Tallahassee, FL - In a proposal that likely would lead to another court battle over abortion, the Florida House late Wednesday approved a bill that would require minors to obtain parental consent before they could have abortions.
Lawmakers debated the bill for more than three hours before voting 69-44 to pass the measure (HB 1335). The Senate is moving forward with an identical bill (SB 1774), though it has not come up for a vote on the Senate floor.
A parental-consent requirement, if ultimately approved by lawmakers, would likely spark a lawsuit that could wind up before a revamped Florida Supreme Court, which struck down a parental-consent law in 1989.

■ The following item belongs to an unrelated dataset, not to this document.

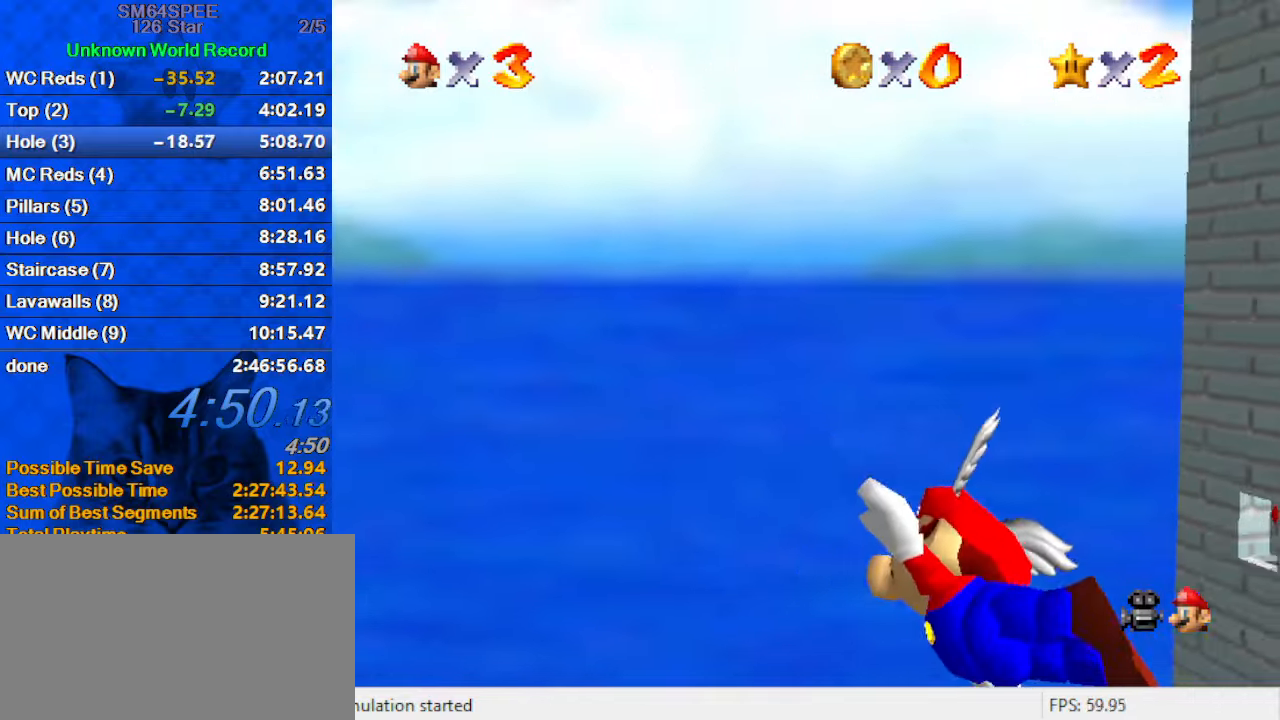
{"keys": ["a", "right"], "events": [[100, "right", "up"], [200, "right", "down"], [300, "right", "up"], [334, "up", "up"], [434, "right", "down"]]}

State law currently requires parents to be notified if their daughters are planning to have abortions, but the bill goes further by requiring parental consent. The bill includes exemptions for situations such as minors who have health emergencies or who already have children.

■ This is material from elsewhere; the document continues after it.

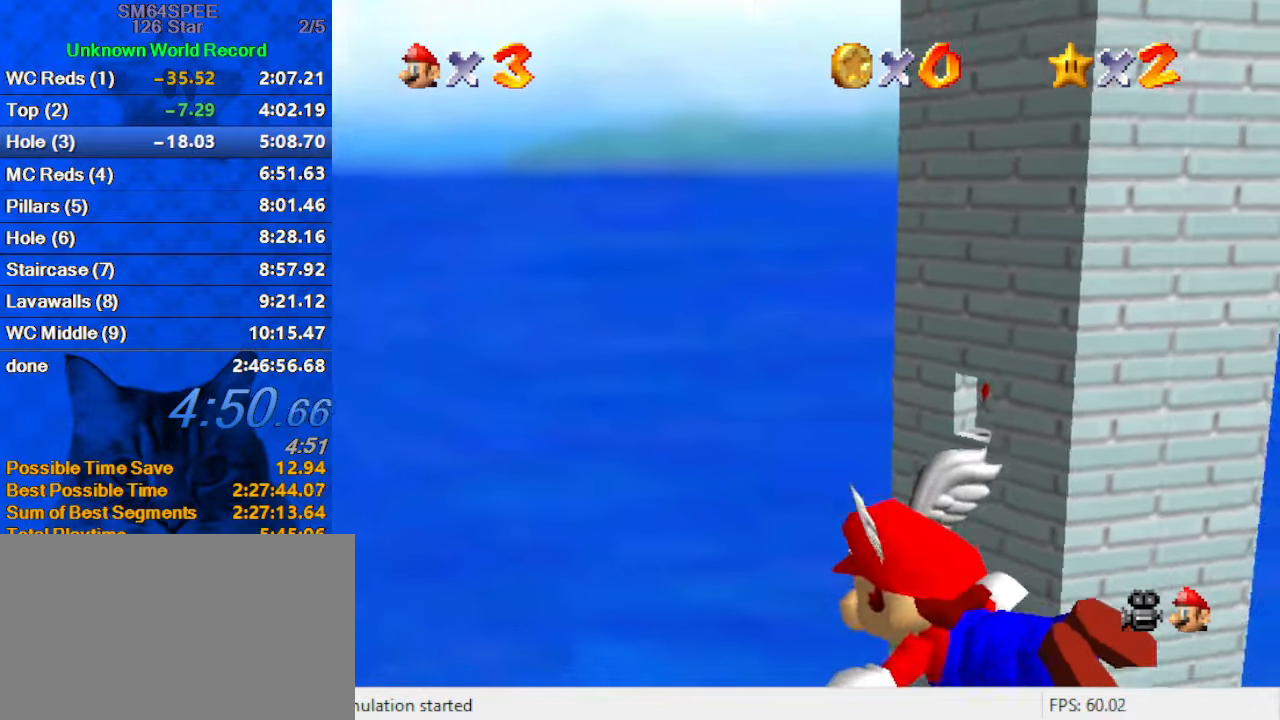
{"keys": ["a", "right"], "events": []}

Bill sponsor Erin Grall, R-Vero Beach, argued that parents should be involved in helping minors make decisions about abortions and touted the bill as a parental rights measure.
But Rep. Susan Valdes, D-Tampa, said the proposal “attacks” girls and women.
“I see nowhere in this bill where we discuss the responsibility of the male. How will the parents of the male be involved in this?” Valdes asked.
Grall replied: “Unfortunately, the parents of the male will not be involved in this.”
Democrats had filed a half-dozen amendments to the measure, but all but one were withdrawn.
Rep. Anna Eskamani, D-Orlando, tried unsuccessfully to add an amendment that would have required the Office of the State Courts Administrator to develop step-by-step guide detailing procedures for seeking a judicial waiver. Such a waiver process would allow minors to go to court to seek exemptions from the requirement to get parental consent.
The office also would have been required to publish information on accessing the names and contact information for attorneys who provide services on a pro bono basis to minors seeking judicial waivers.
The amendment was shot down on a voice vote.
People on both sides of the issue say a parental-consent law could be a test case for the Florida Supreme Court, which was overhauled in January when new Republican Gov. Ron DeSantis appointed three justices, each more conservative than the justices they replaced. Grall, an attorney, denied that the consent proposal runs afoul of the state Constitution.
“My litmus test on any bill that I ever file will be constitutionality,” Grall said.
Rep. Tommy Gregory, R-Sarasota, thanked Grall for her “brave leadership,” in bringing the bill forward.
“These are serious decisions we are allowing minor children to make without their parents. And that should not be the law in the state of Florida,” he said.